While seed is limited at this time, Sarver plans to work in conjunction with Brad Burgess and the MSU variety testing program to include these varieties in the 2014 Mississippi variety trials.
“We want to determine their viability across the state when compared to current standards,” he says. “Mississippi farmers have proven that they can grow peanuts well and profitably, and with high-performing varieties we’ve got a lot of potential to be a big player in the peanut world.
“We need to know how these varieties will perform in our state, so when seed becomes available on a large scale we will have the necessary information to make the best possible management decisions.”
In other research he has planned, Sarver says, “We want to do some long term rotation studies of peanuts with different crops, including soybeans, and different disease control protocols, planting dates, varieties, and row patterns.

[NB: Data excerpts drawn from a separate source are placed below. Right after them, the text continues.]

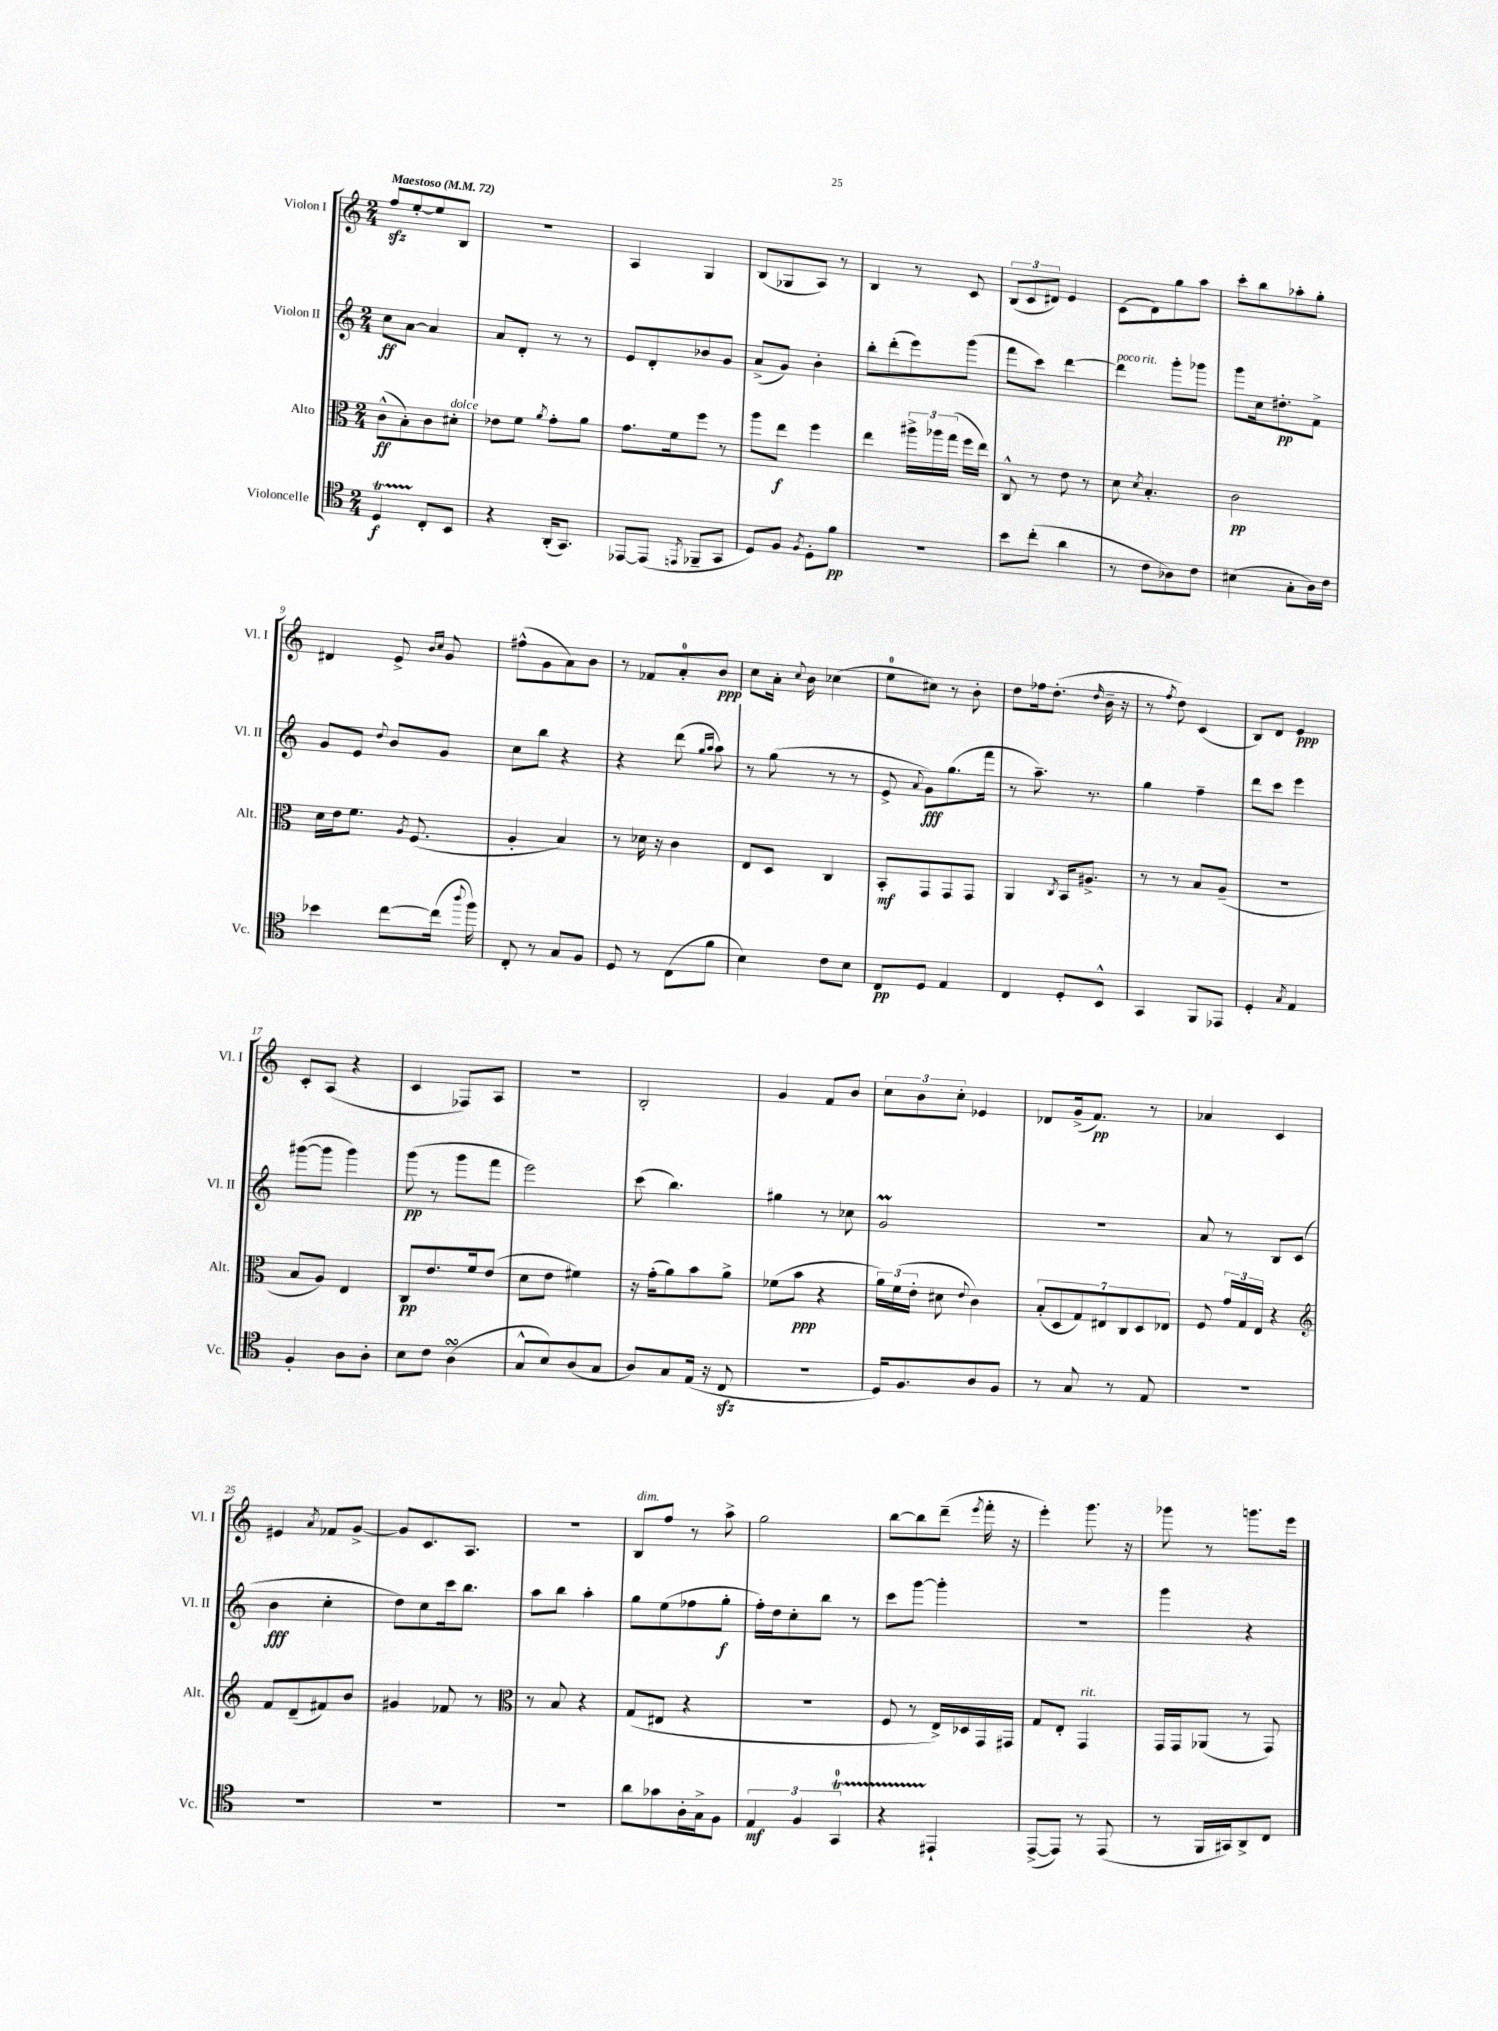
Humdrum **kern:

**kern	**kern	**kern	**kern
*staff4	*staff3	*staff2	*staff1
*clefC4	*clefC3	*clefG2	*clefG2
*k[]	*k[]	*k[]	*k[]
*M2/4	*M2/4	*M2/4	*M2/4
*MM72	*MM72	*MM72	*MM72
4D/	(8c^^\L	8cc\L	8ff/L
.	8B'\)	[8a\J	[8ee'/
8C'/L	8c\	4a/]	8ee/]
8BB/J	8d#'\J	.	8B/J
=	=	=	=
4r	8e-\L	8a/L	2r
.	8f\J	8d'/J	.
.	8qa/	.	.
(16AA'/LK	8g'\L	8r	.
8.GG/J)	.	.	.
.	8a\J	8r	.
=	=	=	=
[8EE-/L	8.g\L	8e/L	4A/
(8EE-/]J	.	8d'/	.
.	16f\k	.	.
8qEE/	.	.	.
8FF-~/L	8ff\J	8b-/	4G/
8GG/J	8r	8g/J	.
=	=	=	=
8D/L)	8aa\L	(8a^/L	(8B/L
8F/J	8ee\J	8g/J)	8G-/
8qF/	.	.	.
8D'\L	4ff\	4b'\	8A/J)
8f\J	.	.	8r
=	=	=	=
2r	4ee\	8bb'\L	4B/
.	.	(8ddd'\	.
.	24aa#^\LL	8eee\)	8r
.	24aa-\	.	.
.	(24gg\JJ	.	.
.	16ff\LL	(8ggg\J	8c/
.	16ee\JJ)	.	.
=	=	=	=
8b\L	8C^^/	8fff\L	(12B/L
.	.	.	12c/
(8cc'\J	8r	8ccc\J)	.
.	.	.	12d#/J)
4a\	8e\	[4ddd\	4e/
.	8r	.	.
=	=	=	=
8r	8d\	4ddd\]	(8c\L
.	8qd/	.	.
8c\L	4.B'/	.	8d\)
8A-\)	.	8ggg'\L	8gg\
8c\J	.	8ggg-\J	8aa\J
=	=	=	=
(4B#\	2c\	8ggg\L	8ccc'\L
.	.	16cc\k	8bb\
.	.	8.dd#'\	.
8G'\L	.	.	8aa-'\
16A\L)	.	8f^\J	8gg'\J
16c\JJ	.	.	.
=	=	=	=
4b-\	16d\LL	8g/L	4d#/
.	16e\J	.	.
.	8.f\J	8e/J	.
.	.	8qqdd/	.
[8cc\L	.	8b/L	8e^/
.	8qA/	.	.
.	(8.F/	.	.
.	.	.	16qqb/LL
.	.	.	16qqcc/JJ
(16cc\]Jk	.	8g/J	8g/
8qqaa/	.	.	.
16ff\)	.	.	.
=	=	=	=
8C'/	4A'/	8cc\L	(8ff#^^\L
8r	.	8bb\J	8g\
8G/L	4B/)	4r	8a\)
8F/J	.	.	8b\J
=	=	=	=
8D/	8r	4r	8r
8r	16d-\	.	8f-/L
.	16r	.	.
(8C\L	4c\	(8ddd\	8a'/
.	.	16qqgg/LL	.
.	.	16qqaa/JJ	.
8f\J	.	8aa\)	8b/J
=	=	=	=
4B\)	8E/L	8r	8cc\L
.	8D/J	(8gg\	16a'\Jk
.	.	.	8qqcc/
.	.	.	16b\
8c\L	4C/	8r	(4cc-\
8B\J	.	8r	.
=	=	=	=
8C/L	8BB'/L	8e^/	8ee\L
.	.	8qqa/	.
8D/J	8GG/	8g\L)	8cc#\J)
4E/	8GG/	(8.gg\	8r
.	8GG/J	.	8b'\
.	.	16fff\Jk	.
=	=	=	=
4C/	4AA/	8r	8dd\L
.	.	8.aa~\)	16ff-\k
.	.	.	(8.dd'\J
.	8qC/	.	.
8D'/L	16BB/LK	.	.
.	8.A#^/J	8.r	.
.	.	.	16qqdd/
8BB^^/J	.	.	16b~\
.	.	.	16r
=	=	=	=
4GG/	8r	4gg\	8r
.	.	.	8qff/
.	8r	.	8dd\)
8FF/L	8B/L	4ff~\	(4c/
8EE-/J	(8A~/J	.	.
=	=	=	=
4D'/	2r	8ddd\L	8B/L)
.	.	8ccc\J	8d/J
8qG/	.	.	.
4E/	.	4eee\	4e/
=	=	=	=
4F'/	8B/L	([8ggg#\L	8c'/L
.	8A/J)	8ggg#\]J	(8A/J
8A\L	4E/	4ggg#\)	4r
8A'\J	.	.	.
=	=	=	=
8B\L	8C/L	(8ggg\	4c/
8c\J	8.e/	8r	.
(4A\	.	8ggg\L	8F-/L)
.	16f/k	.	.
.	(8e/J	8fff\J	8A/J
=	=	=	=
8G^^/L	8d\L	2eee\)	2r
8B/)	8e\J	.	.
(8A/	4f#\)	.	.
8G/J	.	.	.
=	=	=	=
8A/L)	16r	(8ccc\	2B'/
.	(16g'\LK	.	.
8G/	8a\)	4.bb\)	.
(16E/Jk	8b\	.	.
16r	.	.	.
8C/	8a^\J	.	.
=	=	=	=
2r	(8f-\L	4gg#\	4g/
.	8b\J	.	.
.	4r	8r	8f/L
.	.	8cc-\	8b/J
=	=	=	=
16D/LK)	24a\LL)	2g/	12cc\L
.	(24f\	.	.
8.F/	.	.	.
.	24e'\JJ	.	12b\
.	8d#\	.	.
.	.	.	12cc'\J
.	8qqe/	.	.
8A/	4c\)	.	4e-/
8F/J	.	.	.
=	=	=	=
8r	(14B'/L	2r	8d-/L
.	14D/	.	.
8G/	.	.	(16g^/k
.	14G/)	.	.
.	.	.	8.f/J)
.	14E#/	.	.
8r	.	.	.
.	14C/	.	.
.	14D/	.	.
8E/	.	.	8r
.	14E-/J	.	.
=	=	=	=
2r	8F/	8a/	4a-/
.	24g/LL	8r	.
.	24G/	.	.
.	24E/JJ	.	.
.	4r	8B/L	4c/
.	.	(8c/J	.
=	=	=	=
*	*clefG2	*	*
2r	8f/L	4b\	4e#/
.	(8d~/	.	.
.	.	.	8qa/
.	8f#/)	4cc'\	8f-/L
.	8b/J	.	[8g^/J
=	=	=	=
2r	4g#/	8dd\L)	8g/]L
.	.	8cc\	8.c/
.	8f-/	16ccc\k	.
.	.	8.bb\J	8.A/J
.	8r	.	.
=	=	=	=
*	*clefC3	*	*
2r	8r	8aa\L	2r
.	8B/	8bb\J	.
.	4r	4aa'\	.
=	=	=	=
8a\L	(8G/L	8gg\L	8B/L
8g-\	8E#/J	(8ee\	8ff/J
16A'\L	4r	8ff-\	8r
16G^\J	.	.	.
8F\J	.	8gg'\J	8aa^\
=	=	=	=
6E/	2r	16ff'\LL)	2gg\
.	.	16dd\J	.
.	.	8cc'\	.
6F/	.	.	.
.	.	8bb\J	.
6GG/	.	.	.
.	.	8r	.
=	=	=	=
4r	8F/	8ccc\L	[8bb\L
.	8r	[8ggg\J	8bb\]
4EE#`/	16E^/LL)	4ggg'\]	(8ddd~\J
.	16D-/	.	.
.	.	.	8qeee/
.	16GG/	.	16fff'\
.	16GG#/JJ	.	16r
=	=	=	=
([8EE^/L	8G/L	2r	4eee'\)
8EE/]J)	8E'/J	.	.
8r	4GG/	.	8.ggg\
(8EE/	.	.	.
.	.	.	16r
=	=	=	=
8r	16GG/LL	4ggg\	8ggg-\
.	16GG/J	.	.
16FF/LL	(8AA-/J	.	8r
16GG#/J)	.	.	.
8AA^/	8r	4r	8.ggg\L
8C/J	8GG/)	.	.
.	.	.	16eee\Jk
==	==	==	==
*-	*-	*-	*-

“We’re also going to be doing work with various inoculant formulations. Inoculants are going to be important in Mississippi, especially as new ground is put into production — even on ground that has previously been in peanuts, they can be a relatively inexpensive insurance policy.
“We’ll be doing work with gypsum products and rates, cultivar viability, seed quality, growth regulators, and harvest dates, and our variety trials will not only continue but expand.
“Our efforts as a peanut research and Extension team will also improve through collaborative disease work with Dr. Alan Henn, and insect work with Dr. Jeff Gore. Our ultimate goal is to use our research and Extension efforts to establish a base of recommendations specific to Mississippi and to enhance production and profitability for the state’s peanut growers.”